Seul, le geste compte
– ni sa cause ni son effet. Au creux de l’instant, ainsi abrité des mouvements
du temps, je peux respirer – vivre ? Ainsi, d’un pas léger et sûr, je peux
rejoindre mon amant. A 500 mètres, sa maison. A son collège, tourner à droite.
En sortant de la voiture, le soleil froid de cette fin d’après-midi noie le
cimetière où il repose d’un rouge sanguin. Ce quartier était celui de Che-Nen.
Etrangement, il m’a fallu quelques mois pour comprendre cette singulière
géographie.
Le moment précis –
donc, seul moyen d’y échapper – m’offre le refuge idéal. Lui seul possède ce
pouvoir d’éloigner d’insupportables images : un Che-Nen juvénile, son
cadavre comme seul corps, décharné, décomposé de quelques mois à peine.
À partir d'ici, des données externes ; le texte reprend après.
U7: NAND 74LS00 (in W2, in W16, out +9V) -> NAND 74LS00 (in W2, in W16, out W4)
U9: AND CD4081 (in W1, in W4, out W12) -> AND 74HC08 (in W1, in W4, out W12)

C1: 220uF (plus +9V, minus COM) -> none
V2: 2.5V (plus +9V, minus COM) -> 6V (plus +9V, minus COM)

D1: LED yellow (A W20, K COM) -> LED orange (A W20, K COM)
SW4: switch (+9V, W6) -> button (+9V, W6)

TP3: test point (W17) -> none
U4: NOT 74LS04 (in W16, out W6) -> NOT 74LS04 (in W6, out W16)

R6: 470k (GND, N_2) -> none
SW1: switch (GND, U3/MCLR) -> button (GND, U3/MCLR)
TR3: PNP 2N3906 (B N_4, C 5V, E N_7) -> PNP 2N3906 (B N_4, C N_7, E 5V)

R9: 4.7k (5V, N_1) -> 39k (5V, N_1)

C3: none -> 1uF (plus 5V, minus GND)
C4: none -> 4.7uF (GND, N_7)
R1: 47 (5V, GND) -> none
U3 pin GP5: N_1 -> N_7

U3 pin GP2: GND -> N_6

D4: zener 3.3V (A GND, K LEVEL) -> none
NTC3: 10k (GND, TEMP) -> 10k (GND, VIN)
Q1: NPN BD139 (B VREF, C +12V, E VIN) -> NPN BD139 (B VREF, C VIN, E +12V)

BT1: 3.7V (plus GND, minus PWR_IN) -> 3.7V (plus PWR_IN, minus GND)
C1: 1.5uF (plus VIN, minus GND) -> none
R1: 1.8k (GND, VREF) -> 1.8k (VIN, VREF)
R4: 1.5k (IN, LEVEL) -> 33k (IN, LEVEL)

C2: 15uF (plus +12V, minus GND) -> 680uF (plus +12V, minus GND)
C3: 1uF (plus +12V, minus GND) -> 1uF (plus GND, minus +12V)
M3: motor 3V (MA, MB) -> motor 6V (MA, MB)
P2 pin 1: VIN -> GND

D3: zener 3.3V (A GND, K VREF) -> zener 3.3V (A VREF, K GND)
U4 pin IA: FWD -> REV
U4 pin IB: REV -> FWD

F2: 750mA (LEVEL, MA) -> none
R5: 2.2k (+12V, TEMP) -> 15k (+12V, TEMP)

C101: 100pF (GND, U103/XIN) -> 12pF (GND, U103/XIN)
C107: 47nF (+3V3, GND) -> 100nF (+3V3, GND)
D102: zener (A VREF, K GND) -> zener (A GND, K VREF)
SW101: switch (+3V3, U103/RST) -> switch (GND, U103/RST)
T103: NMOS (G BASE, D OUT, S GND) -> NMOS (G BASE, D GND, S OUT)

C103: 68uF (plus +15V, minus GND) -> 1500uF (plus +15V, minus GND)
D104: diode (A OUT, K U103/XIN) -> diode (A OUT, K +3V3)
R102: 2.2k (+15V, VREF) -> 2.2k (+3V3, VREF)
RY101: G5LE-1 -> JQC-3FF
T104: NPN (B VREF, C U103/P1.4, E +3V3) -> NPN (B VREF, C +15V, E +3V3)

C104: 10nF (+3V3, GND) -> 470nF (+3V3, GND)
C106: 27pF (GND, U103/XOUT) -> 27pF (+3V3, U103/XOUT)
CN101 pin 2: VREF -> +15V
Ou
encore, ce Che-Nen adolescent aux rêves les plus fous, empâté, englué dans une
vie bourgeoise d’expatrié.
Peut-être même que
mon amant lui-même est devenu mon refuge. Que son désir en moi douloureux
chasse la douleur de cet écartèlement du temps. Et se dire avec entrain – faute
d’en être tout à fait convaincu – que la Vie, logique, se doit toujours de
l’emporter sur la Mort. Au creux de l’instant, un doute persiste néanmoins.